Keeping The Club Small
By Stephen S. Rosenfeld
Washington Post, June 19, 1998 

              As Americans shift their Asian focus from India's (and Pakistan's) nuclear
              tests to President Clinton's coming trip to China, an awkward contradiction
              arises. Why are we tougher in important ways on democratic India than on
              undemocratic China? The question was at the heart of a pungent brief for
              India that Sen. Connie Mack, a Florida Republican and admirer of India,
              presented on the Senate floor.

              With the economic sanctions it imposed for the Indian tests, Mack said,
              "the United States is helping the largest single-party authoritarian
              government in the world suppress the development of the largest
              democracy in the world. I submit that China's behavior against students in
              Tiananmen Square, its resistance to freedom and democratic reforms, its
              abysmal human rights record and its dangerous and irresponsible
              proliferation activities deserve America's scorn more than India's legal
              actions [its tests] taken in defense of its own national interests."

              Mack zeroed in on the rationale the United States offers for its policy of
              engagement with China. He cited China's immense population, its trade
              and market potential, its place among the Permanent Five at the U.N.
              Security Council and its role as a nuclear power with a modernizing
              military. With these qualifications, Mack said, China has been able to win
              "top priority and attention from U.S. government and business leaders . . .
              in spite of posing a potential threat to the United States and being among
              the world's worst human rights violators. . . . 

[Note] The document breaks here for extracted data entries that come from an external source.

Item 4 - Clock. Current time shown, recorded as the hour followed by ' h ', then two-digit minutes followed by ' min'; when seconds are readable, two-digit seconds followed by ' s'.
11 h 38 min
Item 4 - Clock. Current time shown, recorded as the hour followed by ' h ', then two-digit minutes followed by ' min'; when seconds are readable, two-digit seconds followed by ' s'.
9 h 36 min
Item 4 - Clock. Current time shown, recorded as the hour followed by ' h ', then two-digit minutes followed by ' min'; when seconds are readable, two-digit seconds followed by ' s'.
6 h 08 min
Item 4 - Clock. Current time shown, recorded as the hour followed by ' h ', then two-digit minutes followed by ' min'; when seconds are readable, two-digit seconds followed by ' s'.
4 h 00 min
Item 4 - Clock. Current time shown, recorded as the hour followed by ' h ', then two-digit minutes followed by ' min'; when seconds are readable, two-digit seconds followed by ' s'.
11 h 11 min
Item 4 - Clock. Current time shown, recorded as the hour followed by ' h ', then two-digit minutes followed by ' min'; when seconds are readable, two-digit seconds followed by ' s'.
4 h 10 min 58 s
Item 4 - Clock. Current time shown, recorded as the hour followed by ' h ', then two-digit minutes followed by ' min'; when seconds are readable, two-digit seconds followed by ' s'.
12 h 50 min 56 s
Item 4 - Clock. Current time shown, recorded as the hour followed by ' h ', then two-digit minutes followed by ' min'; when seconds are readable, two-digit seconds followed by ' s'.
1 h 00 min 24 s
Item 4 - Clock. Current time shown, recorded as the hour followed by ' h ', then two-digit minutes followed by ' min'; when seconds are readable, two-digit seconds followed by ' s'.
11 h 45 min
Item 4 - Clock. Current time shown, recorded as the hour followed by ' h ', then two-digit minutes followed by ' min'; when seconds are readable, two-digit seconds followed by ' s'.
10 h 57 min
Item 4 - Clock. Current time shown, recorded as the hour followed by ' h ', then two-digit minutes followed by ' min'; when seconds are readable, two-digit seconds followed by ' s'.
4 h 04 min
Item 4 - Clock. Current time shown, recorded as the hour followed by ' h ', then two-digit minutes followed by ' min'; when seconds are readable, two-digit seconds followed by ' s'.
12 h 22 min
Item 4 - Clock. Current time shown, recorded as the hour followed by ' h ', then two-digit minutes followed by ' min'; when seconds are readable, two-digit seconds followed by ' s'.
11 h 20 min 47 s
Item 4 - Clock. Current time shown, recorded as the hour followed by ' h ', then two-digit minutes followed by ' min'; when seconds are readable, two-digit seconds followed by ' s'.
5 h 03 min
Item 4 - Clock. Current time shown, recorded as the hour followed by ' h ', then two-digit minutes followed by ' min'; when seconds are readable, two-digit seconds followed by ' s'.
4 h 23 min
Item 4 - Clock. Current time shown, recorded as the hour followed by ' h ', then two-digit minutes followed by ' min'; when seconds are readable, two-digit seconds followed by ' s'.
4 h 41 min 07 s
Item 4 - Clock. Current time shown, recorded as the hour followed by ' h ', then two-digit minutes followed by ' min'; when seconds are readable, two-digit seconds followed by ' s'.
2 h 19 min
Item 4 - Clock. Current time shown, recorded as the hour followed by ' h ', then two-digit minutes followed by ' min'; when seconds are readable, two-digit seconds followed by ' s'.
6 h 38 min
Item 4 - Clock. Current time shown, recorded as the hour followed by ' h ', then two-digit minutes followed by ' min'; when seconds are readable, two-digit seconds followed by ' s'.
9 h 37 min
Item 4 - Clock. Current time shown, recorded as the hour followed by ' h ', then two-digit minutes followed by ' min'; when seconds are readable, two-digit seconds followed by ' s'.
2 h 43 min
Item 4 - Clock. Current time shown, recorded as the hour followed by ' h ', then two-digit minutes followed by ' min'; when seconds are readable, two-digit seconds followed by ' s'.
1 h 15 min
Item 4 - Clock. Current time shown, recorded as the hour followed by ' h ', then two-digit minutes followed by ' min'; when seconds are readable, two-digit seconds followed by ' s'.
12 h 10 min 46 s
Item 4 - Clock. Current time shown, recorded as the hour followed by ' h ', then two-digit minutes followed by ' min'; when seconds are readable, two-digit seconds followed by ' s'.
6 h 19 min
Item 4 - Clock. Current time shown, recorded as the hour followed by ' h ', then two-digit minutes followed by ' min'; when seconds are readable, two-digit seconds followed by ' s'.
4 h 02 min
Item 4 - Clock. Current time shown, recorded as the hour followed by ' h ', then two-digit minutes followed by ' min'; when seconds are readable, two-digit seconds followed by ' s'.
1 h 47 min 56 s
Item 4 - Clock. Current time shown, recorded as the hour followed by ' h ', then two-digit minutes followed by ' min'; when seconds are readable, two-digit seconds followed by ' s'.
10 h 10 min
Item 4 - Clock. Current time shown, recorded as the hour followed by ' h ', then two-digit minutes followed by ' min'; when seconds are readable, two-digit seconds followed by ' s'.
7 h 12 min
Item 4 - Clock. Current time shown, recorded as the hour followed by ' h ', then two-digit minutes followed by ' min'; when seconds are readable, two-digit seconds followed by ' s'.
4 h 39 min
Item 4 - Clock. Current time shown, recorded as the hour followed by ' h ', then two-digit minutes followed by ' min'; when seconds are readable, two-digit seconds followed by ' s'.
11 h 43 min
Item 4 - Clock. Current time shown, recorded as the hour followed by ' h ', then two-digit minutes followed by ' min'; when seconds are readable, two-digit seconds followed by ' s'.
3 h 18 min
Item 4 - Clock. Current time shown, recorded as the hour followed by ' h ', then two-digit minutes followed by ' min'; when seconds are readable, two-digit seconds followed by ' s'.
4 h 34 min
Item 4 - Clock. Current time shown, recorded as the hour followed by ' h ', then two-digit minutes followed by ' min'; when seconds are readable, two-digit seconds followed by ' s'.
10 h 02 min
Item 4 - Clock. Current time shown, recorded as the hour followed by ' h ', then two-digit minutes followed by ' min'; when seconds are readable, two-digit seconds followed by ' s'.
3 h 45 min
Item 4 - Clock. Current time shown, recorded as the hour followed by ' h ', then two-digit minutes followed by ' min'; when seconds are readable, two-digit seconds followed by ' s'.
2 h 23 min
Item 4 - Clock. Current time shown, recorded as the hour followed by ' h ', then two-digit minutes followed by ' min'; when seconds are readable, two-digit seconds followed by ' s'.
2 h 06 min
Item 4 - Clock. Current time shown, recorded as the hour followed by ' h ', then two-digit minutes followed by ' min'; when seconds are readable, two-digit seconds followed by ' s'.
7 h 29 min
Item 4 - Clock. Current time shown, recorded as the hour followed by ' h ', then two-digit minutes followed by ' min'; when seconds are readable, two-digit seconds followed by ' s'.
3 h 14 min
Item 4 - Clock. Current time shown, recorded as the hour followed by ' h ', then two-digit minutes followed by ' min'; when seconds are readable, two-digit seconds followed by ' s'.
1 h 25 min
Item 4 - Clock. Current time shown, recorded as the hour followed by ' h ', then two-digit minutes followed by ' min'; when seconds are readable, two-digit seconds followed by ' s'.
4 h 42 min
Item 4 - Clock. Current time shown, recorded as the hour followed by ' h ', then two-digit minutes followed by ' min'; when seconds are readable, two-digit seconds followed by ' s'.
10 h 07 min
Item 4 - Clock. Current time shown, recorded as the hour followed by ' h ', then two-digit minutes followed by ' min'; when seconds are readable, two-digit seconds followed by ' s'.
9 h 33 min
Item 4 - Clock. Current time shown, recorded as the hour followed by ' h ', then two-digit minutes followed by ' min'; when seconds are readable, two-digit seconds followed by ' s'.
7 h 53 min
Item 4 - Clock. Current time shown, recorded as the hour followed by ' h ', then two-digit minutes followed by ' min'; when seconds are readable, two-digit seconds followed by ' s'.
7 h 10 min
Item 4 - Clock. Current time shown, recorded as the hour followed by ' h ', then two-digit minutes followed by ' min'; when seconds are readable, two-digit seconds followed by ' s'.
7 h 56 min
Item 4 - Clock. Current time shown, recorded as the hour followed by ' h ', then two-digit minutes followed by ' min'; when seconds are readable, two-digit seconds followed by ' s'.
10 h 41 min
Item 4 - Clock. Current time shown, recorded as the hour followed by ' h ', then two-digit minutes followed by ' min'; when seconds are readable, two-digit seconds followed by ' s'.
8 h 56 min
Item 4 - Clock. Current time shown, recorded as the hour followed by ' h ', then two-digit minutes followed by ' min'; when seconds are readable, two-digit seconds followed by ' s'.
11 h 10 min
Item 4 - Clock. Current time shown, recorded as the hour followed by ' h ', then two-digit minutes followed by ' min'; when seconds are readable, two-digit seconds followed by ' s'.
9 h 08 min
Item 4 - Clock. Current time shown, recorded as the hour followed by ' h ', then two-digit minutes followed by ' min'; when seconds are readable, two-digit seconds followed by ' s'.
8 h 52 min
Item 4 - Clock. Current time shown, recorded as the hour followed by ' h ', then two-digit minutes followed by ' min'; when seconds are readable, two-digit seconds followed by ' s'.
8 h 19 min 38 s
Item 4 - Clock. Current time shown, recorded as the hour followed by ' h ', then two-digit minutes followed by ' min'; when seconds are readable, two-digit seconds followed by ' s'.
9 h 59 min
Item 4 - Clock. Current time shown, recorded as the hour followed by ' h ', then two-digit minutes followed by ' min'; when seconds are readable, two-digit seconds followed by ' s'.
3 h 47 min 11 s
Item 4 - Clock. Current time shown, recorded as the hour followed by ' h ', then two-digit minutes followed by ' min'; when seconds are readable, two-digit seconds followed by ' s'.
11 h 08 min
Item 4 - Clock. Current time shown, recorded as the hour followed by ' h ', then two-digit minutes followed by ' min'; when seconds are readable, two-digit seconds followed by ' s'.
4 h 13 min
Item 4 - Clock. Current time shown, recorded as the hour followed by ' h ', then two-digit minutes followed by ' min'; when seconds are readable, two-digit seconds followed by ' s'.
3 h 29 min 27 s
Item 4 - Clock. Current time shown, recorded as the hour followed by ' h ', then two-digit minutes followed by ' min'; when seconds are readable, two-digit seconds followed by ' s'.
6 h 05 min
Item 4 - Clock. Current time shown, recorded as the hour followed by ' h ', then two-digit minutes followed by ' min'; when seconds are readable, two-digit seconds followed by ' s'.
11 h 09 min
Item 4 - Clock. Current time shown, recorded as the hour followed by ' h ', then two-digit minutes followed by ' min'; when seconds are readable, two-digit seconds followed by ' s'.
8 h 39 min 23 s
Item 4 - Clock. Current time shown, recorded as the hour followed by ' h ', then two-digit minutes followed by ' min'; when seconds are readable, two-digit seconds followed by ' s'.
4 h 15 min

              "The only attribute India lacks when compared with its
              sometimes-aggressive neighbor in this administration's definition of
              importance is acceptance into the 'nuclear club,' " he went on. "The
              message sent by the Clinton foreign policy team has encouraged India to
              conclude that the most effective way to ensure that its interests are
              protected from an increasingly powerful Asian superpower, and to garner
              greater diplomatic and commercial attention from the West, is to remind
              the world of its nuclear deterrent capability."

              Mack goes too far. It is wrong, for instance, to load the blame for India's
              tests upon the United States. The Indians do not deserve to be spared
              responsibility for a decision arising first from their own domestic political
              choices.

              The senator's criticism of the Clinton policy would be received with more
              satisfaction, furthermore, if he had not himself easily gone along, in the
              name of discouraging proliferation, with the very sanctions that he now
              deplores.

              He sure speaks for me, however, when he outlines his basic discomfort:
              The United States is pummeling a friendly democratic country, India, which
              is not known ever to have committed the cardinal nuclear-club sin of
              helping another country enter the magic circle. At the same time it is
              cultivating an ambiguously situated, unambiguously undemocratic country,
              China, even offering it privileged access to nuclear technologies barred to
              the Indians. It is making this opening to a Chinese leadership that helped
              Pakistan go nuclear and that at best has an improving but still problematic
              attitude to nonproliferation.

              You can say that if bombs are to spread, it is better that they spread to our
              friends, and especially to our democratic and therefore presumably more
              responsible friends. You can say that the combination of available
              technology and global instability makes the raising of new nuclear umbrellas
              attractive, feasible and in some cases virtually unavoidable.

              The trouble is, this is a recipe for further proliferation. The United States is
              far from being itself entirely innocent in this regard. In the spell of World
              War II cooperation, we aided the British and French to go nuclear. To this
              day we shield the undeclared nuclear status of an exceptional case, Israel,
              with the gain that comes with fidelity to a threatened friend but at a cost in
              the credibility of our general nonproliferation rule.

              The fact is that nonproliferation is the most important thing in international
              relations except for other things that inevitably come along to intrude in the
              real-life affairs of nations. One of those things is national defense or
              national survival; another is the desire to engage in high politics, to be
              recognized as a player in a large game. The wonder is not that a few
              countries have slipped the nonproliferation leash but that so few have. The
              common policy must be to draw the new members of the club into its
              internal disciplines -- limits on weaponization, deployment, ground rules
              and proliferation -- and to keep a sharp eye out for others trying to get in.